**** Data under study ****
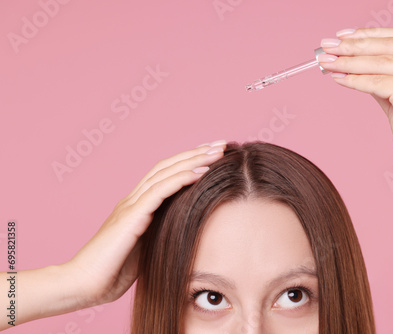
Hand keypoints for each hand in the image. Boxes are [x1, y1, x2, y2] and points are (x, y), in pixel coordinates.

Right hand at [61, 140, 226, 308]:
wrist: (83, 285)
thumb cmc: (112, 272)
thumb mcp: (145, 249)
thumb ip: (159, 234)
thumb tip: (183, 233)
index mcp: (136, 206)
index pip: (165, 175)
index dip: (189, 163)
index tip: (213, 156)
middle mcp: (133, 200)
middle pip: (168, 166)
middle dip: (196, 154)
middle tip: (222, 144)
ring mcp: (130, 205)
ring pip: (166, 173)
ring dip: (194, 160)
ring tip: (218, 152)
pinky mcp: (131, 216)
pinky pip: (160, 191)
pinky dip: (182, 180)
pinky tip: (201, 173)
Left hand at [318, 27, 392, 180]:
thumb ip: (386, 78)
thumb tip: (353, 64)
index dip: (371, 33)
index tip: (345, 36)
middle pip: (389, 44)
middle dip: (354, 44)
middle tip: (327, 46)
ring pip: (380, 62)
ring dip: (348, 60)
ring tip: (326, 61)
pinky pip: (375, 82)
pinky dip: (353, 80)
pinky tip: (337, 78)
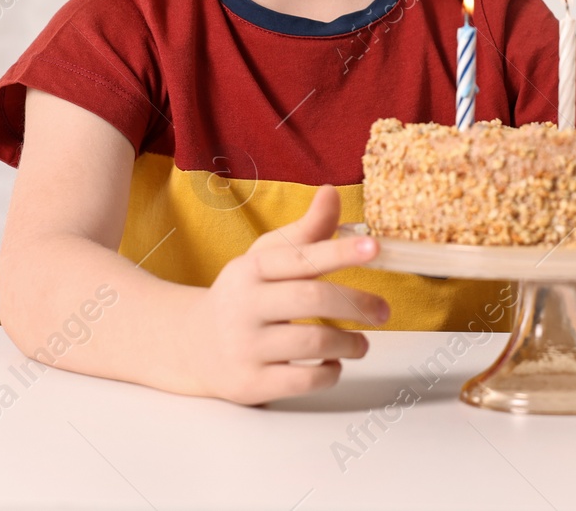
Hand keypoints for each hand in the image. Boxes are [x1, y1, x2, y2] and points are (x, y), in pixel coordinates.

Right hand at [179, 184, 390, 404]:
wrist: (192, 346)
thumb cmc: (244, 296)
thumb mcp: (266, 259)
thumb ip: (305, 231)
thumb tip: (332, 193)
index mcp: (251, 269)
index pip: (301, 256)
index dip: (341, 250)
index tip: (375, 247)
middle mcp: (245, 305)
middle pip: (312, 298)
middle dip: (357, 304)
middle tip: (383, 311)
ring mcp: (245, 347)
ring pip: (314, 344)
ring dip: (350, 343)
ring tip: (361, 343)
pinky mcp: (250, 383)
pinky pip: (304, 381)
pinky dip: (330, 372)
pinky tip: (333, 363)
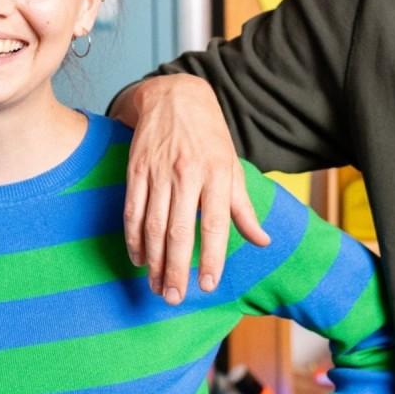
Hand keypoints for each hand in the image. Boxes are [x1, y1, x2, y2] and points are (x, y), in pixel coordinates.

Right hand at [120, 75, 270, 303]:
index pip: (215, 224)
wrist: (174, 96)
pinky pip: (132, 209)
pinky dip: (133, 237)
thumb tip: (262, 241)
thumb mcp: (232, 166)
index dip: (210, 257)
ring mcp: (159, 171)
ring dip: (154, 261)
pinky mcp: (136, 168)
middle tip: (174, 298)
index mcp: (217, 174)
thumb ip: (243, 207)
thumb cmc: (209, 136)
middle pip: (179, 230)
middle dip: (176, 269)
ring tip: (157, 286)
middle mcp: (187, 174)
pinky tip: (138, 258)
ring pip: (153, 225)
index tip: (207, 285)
****
## What this task involves
Repeat the records in full, precisely, and keep the pictures out.

## Response
Hand keypoints for each hand in the image. Boxes are [x1, y1, x2, y2] and points are (x, y), in pixel coordinates.

Right hand at [61, 140, 226, 308]:
wrist: (83, 285)
thumb cmc: (112, 272)
thumb mcp: (145, 249)
thumb ip: (159, 234)
thumb tip: (183, 233)
index mcp: (136, 206)
index pip: (165, 175)
index dip: (189, 163)
index tip: (213, 156)
middle mcp: (133, 200)
middle pip: (168, 166)
middle dip: (196, 154)
middle tip: (222, 144)
ring mcp: (130, 205)
ring pip: (166, 173)
ring dip: (194, 160)
ring tip: (218, 152)
pinky mcp: (131, 216)
pinky pip: (160, 191)
pinky dip: (182, 180)
pinky tip: (201, 173)
Left hand at [318, 27, 392, 180]:
thumb ip: (386, 78)
thumb tip: (353, 64)
index dip: (371, 33)
index tip: (345, 36)
middle pip: (389, 44)
middle dip: (354, 44)
middle tip: (327, 46)
ring pip: (380, 62)
ring dip: (348, 60)
ring tip: (326, 61)
pinky pip: (375, 82)
pinky dip: (353, 80)
pinky tip: (337, 78)
Hand keypoints for each hand in the image. Boxes are [x1, y1, x2, y2] and points are (x, y), in pixel coordinates.

Right hand at [179, 184, 390, 404]:
wrist: (192, 346)
thumb cmc: (244, 296)
thumb mcp: (266, 259)
thumb ip: (305, 231)
thumb tip: (332, 193)
index mcp: (251, 269)
index pip: (301, 256)
index dip: (341, 250)
index tip: (375, 247)
middle mcp: (245, 305)
middle pip: (312, 298)
middle dip: (357, 304)
middle tip: (383, 311)
ring mcp: (245, 347)
ring pip: (314, 344)
ring dip: (350, 343)
ring tip: (361, 343)
pinky mcp: (250, 383)
pinky pip: (304, 381)
pinky dip: (330, 372)
pinky tip: (333, 363)
Hand keypoints for each hand in the image. Boxes are [x1, y1, x2, y2] and points are (x, y), in pixel coordinates.

Right hand at [120, 75, 270, 303]:
index pip: (215, 224)
wrist: (174, 96)
pinky pip: (132, 209)
pinky dip: (133, 237)
thumb tip: (262, 241)
thumb mcp: (232, 166)
index dip: (210, 257)
ring mcp: (159, 171)
ring dip: (154, 261)
pinky mcp: (136, 168)
middle tip: (174, 298)
index mcp: (217, 174)
thumb ip: (243, 207)
thumb cmc: (209, 136)
middle pip: (179, 230)
middle dip: (176, 269)
ring tip: (157, 286)
middle mcp: (187, 174)
pinky tip: (138, 258)
ring pip: (153, 225)
index tip: (207, 285)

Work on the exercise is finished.